Dataset records
__________
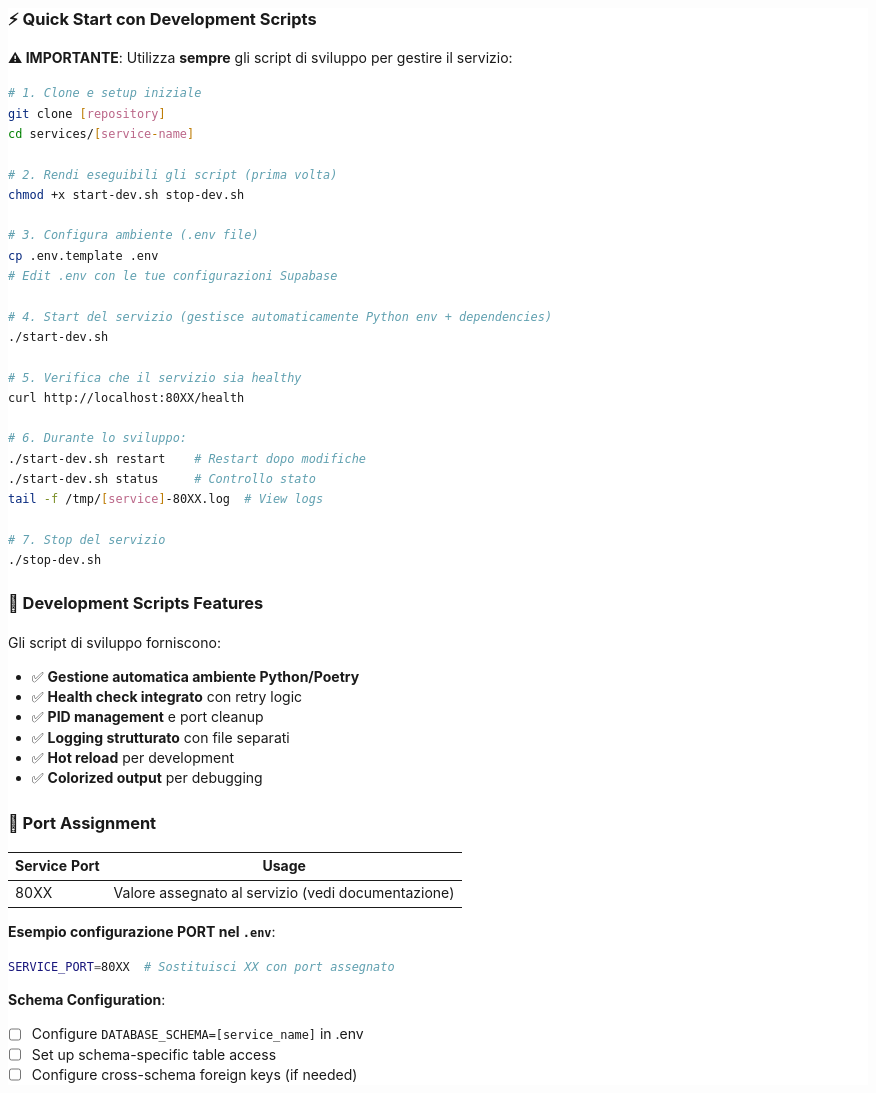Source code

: ### ⚡ Quick Start con Development Scripts

**⚠️ IMPORTANTE**: Utilizza **sempre** gli script di sviluppo per gestire il servizio:

```bash
# 1. Clone e setup iniziale
git clone [repository]
cd services/[service-name]

# 2. Rendi eseguibili gli script (prima volta)
chmod +x start-dev.sh stop-dev.sh

# 3. Configura ambiente (.env file)
cp .env.template .env
# Edit .env con le tue configurazioni Supabase

# 4. Start del servizio (gestisce automaticamente Python env + dependencies)
./start-dev.sh

# 5. Verifica che il servizio sia healthy
curl http://localhost:80XX/health

# 6. Durante lo sviluppo:
./start-dev.sh restart    # Restart dopo modifiche
./start-dev.sh status     # Controllo stato
tail -f /tmp/[service]-80XX.log  # View logs

# 7. Stop del servizio
./stop-dev.sh
```

### 🎯 Development Scripts Features

Gli script di sviluppo forniscono:
- ✅ **Gestione automatica ambiente Python/Poetry**
- ✅ **Health check integrato** con retry logic
- ✅ **PID management** e port cleanup
- ✅ **Logging strutturato** con file separati
- ✅ **Hot reload** per development
- ✅ **Colorized output** per debugging

### 🔧 Port Assignment

| Service Port | Usage |
|-------------|-------|
| 80XX | Valore assegnato al servizio (vedi documentazione) |

**Esempio configurazione PORT nel `.env`**:
```bash
SERVICE_PORT=80XX  # Sostituisci XX con port assegnato
```

**Schema Configuration**:
- [ ] Configure `DATABASE_SCHEMA=[service_name]` in .env
- [ ] Set up schema-specific table access
- [ ] Configure cross-schema foreign keys (if needed)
__________
**Goal of the exercise:** The data above is to be printed exactly, all of it, except for the pictures.

**Solved exercise:**
Source code

: ### ⚡ Quick Start con Development Scripts

**⚠️ IMPORTANTE**: Utilizza **sempre** gli script di sviluppo per gestire il servizio:

```bash
# 1. Clone e setup iniziale
git clone [repository]
cd services/[service-name]

# 2. Rendi eseguibili gli script (prima volta)
chmod +x start-dev.sh stop-dev.sh

# 3. Configura ambiente (.env file)
cp .env.template .env
# Edit .env con le tue configurazioni Supabase

# 4. Start del servizio (gestisce automaticamente Python env + dependencies)
./start-dev.sh

# 5. Verifica che il servizio sia healthy
curl http://localhost:80XX/health

# 6. Durante lo sviluppo:
./start-dev.sh restart    # Restart dopo modifiche
./start-dev.sh status     # Controllo stato
tail -f /tmp/[service]-80XX.log  # View logs

# 7. Stop del servizio
./stop-dev.sh
```

### 🎯 Development Scripts Features

Gli script di sviluppo forniscono:
- ✅ **Gestione automatica ambiente Python/Poetry**
- ✅ **Health check integrato** con retry logic
- ✅ **PID management** e port cleanup
- ✅ **Logging strutturato** con file separati
- ✅ **Hot reload** per development
- ✅ **Colorized output** per debugging

### 🔧 Port Assignment

| Service Port | Usage |
|-------------|-------|
| 80XX | Valore assegnato al servizio (vedi documentazione) |

**Esempio configurazione PORT nel `.env`**:
```bash
SERVICE_PORT=80XX  # Sostituisci XX con port assegnato
```

**Schema Configuration**:
- [ ] Configure `DATABASE_SCHEMA=[service_name]` in .env
- [ ] Set up schema-specific table access
- [ ] Configure cross-schema foreign keys (if needed)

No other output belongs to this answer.